**WHAT THE EXERCISE ASKS**
Reproduce every one of the items below verbatim, line for line.

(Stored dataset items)
- Opening Delimiter -
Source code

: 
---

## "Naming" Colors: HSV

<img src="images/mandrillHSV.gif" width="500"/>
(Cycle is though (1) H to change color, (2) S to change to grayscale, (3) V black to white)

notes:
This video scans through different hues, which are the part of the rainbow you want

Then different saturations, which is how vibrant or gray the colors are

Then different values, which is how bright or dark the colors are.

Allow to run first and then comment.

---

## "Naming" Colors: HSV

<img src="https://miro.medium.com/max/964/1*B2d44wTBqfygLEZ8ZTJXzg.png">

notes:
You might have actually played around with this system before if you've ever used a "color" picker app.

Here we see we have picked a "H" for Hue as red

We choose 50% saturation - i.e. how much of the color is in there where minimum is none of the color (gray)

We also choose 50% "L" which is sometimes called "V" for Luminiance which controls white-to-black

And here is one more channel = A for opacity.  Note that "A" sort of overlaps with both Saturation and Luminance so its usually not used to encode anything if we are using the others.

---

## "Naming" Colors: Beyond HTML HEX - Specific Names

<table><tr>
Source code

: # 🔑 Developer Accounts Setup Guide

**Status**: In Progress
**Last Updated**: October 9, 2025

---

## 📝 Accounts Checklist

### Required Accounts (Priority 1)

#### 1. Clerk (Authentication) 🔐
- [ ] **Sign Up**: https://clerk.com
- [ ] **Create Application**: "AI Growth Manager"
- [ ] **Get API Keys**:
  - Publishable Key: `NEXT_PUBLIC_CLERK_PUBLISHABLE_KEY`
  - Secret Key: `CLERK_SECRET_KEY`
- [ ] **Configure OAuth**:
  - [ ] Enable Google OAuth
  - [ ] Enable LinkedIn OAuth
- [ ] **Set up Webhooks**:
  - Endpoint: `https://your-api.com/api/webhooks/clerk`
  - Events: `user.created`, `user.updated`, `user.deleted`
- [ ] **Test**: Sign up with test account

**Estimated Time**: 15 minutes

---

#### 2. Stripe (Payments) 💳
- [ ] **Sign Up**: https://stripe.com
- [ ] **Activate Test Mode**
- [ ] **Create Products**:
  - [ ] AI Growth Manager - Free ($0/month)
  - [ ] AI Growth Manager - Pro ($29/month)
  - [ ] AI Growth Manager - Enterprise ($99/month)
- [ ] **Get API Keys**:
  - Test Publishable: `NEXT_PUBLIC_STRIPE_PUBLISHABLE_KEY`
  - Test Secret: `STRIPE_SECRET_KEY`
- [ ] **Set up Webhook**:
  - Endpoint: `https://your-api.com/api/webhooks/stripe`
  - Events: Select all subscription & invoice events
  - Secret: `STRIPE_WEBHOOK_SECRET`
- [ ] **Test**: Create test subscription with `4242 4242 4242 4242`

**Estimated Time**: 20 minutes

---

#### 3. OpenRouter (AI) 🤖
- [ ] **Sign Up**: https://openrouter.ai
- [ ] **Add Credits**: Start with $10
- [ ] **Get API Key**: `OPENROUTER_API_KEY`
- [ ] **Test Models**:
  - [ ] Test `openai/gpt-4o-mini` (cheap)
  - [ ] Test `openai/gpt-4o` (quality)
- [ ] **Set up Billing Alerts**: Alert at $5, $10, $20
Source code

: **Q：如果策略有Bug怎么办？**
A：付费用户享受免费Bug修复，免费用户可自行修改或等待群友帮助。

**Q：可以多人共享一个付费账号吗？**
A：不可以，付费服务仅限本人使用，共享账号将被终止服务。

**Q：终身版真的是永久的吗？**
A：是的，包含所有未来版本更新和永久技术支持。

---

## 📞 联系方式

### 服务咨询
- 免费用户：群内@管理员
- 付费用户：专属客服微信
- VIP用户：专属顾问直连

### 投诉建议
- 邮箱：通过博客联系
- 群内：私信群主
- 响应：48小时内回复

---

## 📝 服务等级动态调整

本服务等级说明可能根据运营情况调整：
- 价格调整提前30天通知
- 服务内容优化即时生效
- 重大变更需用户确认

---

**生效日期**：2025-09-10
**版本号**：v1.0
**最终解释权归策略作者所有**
- Closing Delimiter -
**TASK ANSWER**
Source code

: 
---

## "Naming" Colors: HSV

<img src="images/mandrillHSV.gif" width="500"/>
(Cycle is though (1) H to change color, (2) S to change to grayscale, (3) V black to white)

notes:
This video scans through different hues, which are the part of the rainbow you want

Then different saturations, which is how vibrant or gray the colors are

Then different values, which is how bright or dark the colors are.

Allow to run first and then comment.

---

## "Naming" Colors: HSV

<img src="https://miro.medium.com/max/964/1*B2d44wTBqfygLEZ8ZTJXzg.png">

notes:
You might have actually played around with this system before if you've ever used a "color" picker app.

Here we see we have picked a "H" for Hue as red

We choose 50% saturation - i.e. how much of the color is in there where minimum is none of the color (gray)

We also choose 50% "L" which is sometimes called "V" for Luminiance which controls white-to-black

And here is one more channel = A for opacity.  Note that "A" sort of overlaps with both Saturation and Luminance so its usually not used to encode anything if we are using the others.

---

## "Naming" Colors: Beyond HTML HEX - Specific Names

<table><tr>
Source code

: # 🔑 Developer Accounts Setup Guide

**Status**: In Progress
**Last Updated**: October 9, 2025

---

## 📝 Accounts Checklist

### Required Accounts (Priority 1)

#### 1. Clerk (Authentication) 🔐
- [ ] **Sign Up**: https://clerk.com
- [ ] **Create Application**: "AI Growth Manager"
- [ ] **Get API Keys**:
  - Publishable Key: `NEXT_PUBLIC_CLERK_PUBLISHABLE_KEY`
  - Secret Key: `CLERK_SECRET_KEY`
- [ ] **Configure OAuth**:
  - [ ] Enable Google OAuth
  - [ ] Enable LinkedIn OAuth
- [ ] **Set up Webhooks**:
  - Endpoint: `https://your-api.com/api/webhooks/clerk`
  - Events: `user.created`, `user.updated`, `user.deleted`
- [ ] **Test**: Sign up with test account

**Estimated Time**: 15 minutes

---

#### 2. Stripe (Payments) 💳
- [ ] **Sign Up**: https://stripe.com
- [ ] **Activate Test Mode**
- [ ] **Create Products**:
  - [ ] AI Growth Manager - Free ($0/month)
  - [ ] AI Growth Manager - Pro ($29/month)
  - [ ] AI Growth Manager - Enterprise ($99/month)
- [ ] **Get API Keys**:
  - Test Publishable: `NEXT_PUBLIC_STRIPE_PUBLISHABLE_KEY`
  - Test Secret: `STRIPE_SECRET_KEY`
- [ ] **Set up Webhook**:
  - Endpoint: `https://your-api.com/api/webhooks/stripe`
  - Events: Select all subscription & invoice events
  - Secret: `STRIPE_WEBHOOK_SECRET`
- [ ] **Test**: Create test subscription with `4242 4242 4242 4242`

**Estimated Time**: 20 minutes

---

#### 3. OpenRouter (AI) 🤖
- [ ] **Sign Up**: https://openrouter.ai
- [ ] **Add Credits**: Start with $10
- [ ] **Get API Key**: `OPENROUTER_API_KEY`
- [ ] **Test Models**:
  - [ ] Test `openai/gpt-4o-mini` (cheap)
  - [ ] Test `openai/gpt-4o` (quality)
- [ ] **Set up Billing Alerts**: Alert at $5, $10, $20
Source code

: **Q：如果策略有Bug怎么办？**
A：付费用户享受免费Bug修复，免费用户可自行修改或等待群友帮助。

**Q：可以多人共享一个付费账号吗？**
A：不可以，付费服务仅限本人使用，共享账号将被终止服务。

**Q：终身版真的是永久的吗？**
A：是的，包含所有未来版本更新和永久技术支持。

---

## 📞 联系方式

### 服务咨询
- 免费用户：群内@管理员
- 付费用户：专属客服微信
- VIP用户：专属顾问直连

### 投诉建议
- 邮箱：通过博客联系
- 群内：私信群主
- 响应：48小时内回复

---

## 📝 服务等级动态调整

本服务等级说明可能根据运营情况调整：
- 价格调整提前30天通知
- 服务内容优化即时生效
- 重大变更需用户确认

---

**生效日期**：2025-09-10
**版本号**：v1.0
**最终解释权归策略作者所有**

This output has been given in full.